Note 2: DoNotOptimize(x)
is just a way to tell the compiler to not optimize away the empty loop. Taken from google benchmarking tools.
If you'd like to see other benchmarks, let me know.
This comparison isn't very fair (C++ vs python). On the same system, iterating over all (24 choose 12) combinations, sage takes 12.2 seconds. Discreture takes approximately 0.005 seconds. No point in graphing that.
The following benchmarks were done on a i7-5820K CPU @ 3.30GHz, using Manjaro Linux with gcc 8.1.1.
The important column is speed. Higher is better. It means "how many (combinations/permutations/etc) were generated in one second" (basically, # processed / Time). Note the exponents.
Noteworthy: for_each can be really fast if using "stack" version for combinations (i.e. combinations_stack). Standard iteration was slower with _stack version on both combinations and combinations tree reverse for some unknown reason.
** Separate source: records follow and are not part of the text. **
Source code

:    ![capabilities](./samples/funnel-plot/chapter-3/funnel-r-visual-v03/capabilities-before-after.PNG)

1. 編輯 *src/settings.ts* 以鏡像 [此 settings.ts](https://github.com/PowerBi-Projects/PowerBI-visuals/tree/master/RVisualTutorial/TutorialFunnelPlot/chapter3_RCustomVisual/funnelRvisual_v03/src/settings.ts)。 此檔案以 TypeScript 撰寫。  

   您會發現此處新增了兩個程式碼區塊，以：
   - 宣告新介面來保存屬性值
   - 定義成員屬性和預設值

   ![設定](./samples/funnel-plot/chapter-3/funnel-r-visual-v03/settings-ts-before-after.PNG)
Run your own benchmarks (with colors!) by building with cmake -DBUILD_BENCHMARKS=ON
and running
./discreture_benchmarks
Random access containers (currently: combinations, lex combinations, permutations and multisets) can be used easily in a multithreaded environment. Here are some benchmarks.
Run your own benchmarks with
./parallel_benchmarks
By default, this runs on all available CPUs. Optionally specify the number of threads like so:
./parallel_benchmarks 4
-
Manuel Alejandro Romo de Vivar (manolo) for his work on dyck paths, motzkin paths, and his contribution to partition numbers.
-
Juho Lauri for suggestions on improving lexicographic combinations and many interesting discussions on combinations.
-
César Benjamín García for suggesting the name "discreture".
-
Samuel Lelièvre for his help installing in macOS.
-
You: for reading this.
First: If you use discreture for your own purposes, let us know!
Optimizations, suggestions, feature requests, etc. are very welcome too.
Otherwise, you can contribute in many ways:
- Provide bug reports if you encounter them, or even request some features if you'd find them helpful. We'll do our best to provide them.
- Help us package for the various distros (maybe even other OS's).
- If you are a developer (or aspiring developer) looking to get your feet wet, here is the current status of the project.
Container | Forward Iteration? | Reverse Iteration? | Random Access? |
---|---|---|---|
Combinations | ✓✓ | ✓ | ✓ |
Permutations | ✓ | ✓ | ✓ |
Multisets | ✓ | ✓ | ✓ |
Dyck Paths | ✓ | ||
Motzkin Paths | ✓ | ||
Partitions | ✓ | ✓ | |
Set Partitions | ✓ |
Just let us know which algorithm you'd like to implement for something that is missing a checkmark ✓.
Or choose another combinatorial object of your liking.
For example, two (likely) easy ones to implement would be "non-decreasing sequences" (also known as combinations with repetition) and compositions, which are probably pretty easy to implement if you wish to get your hands wet.
We'll even help you set up all the boilerplate code. You just need to say what next
means for your combinatorial object.
Finally, partitions, set partitions and motzkin paths are both pretty slow right now (well, relatively: only at a few tens of millions of objects generated per second, as opposed to hundreds or even thousands of millions per second, as in the case of combinations for_each). Maybe you have an idea to make them faster.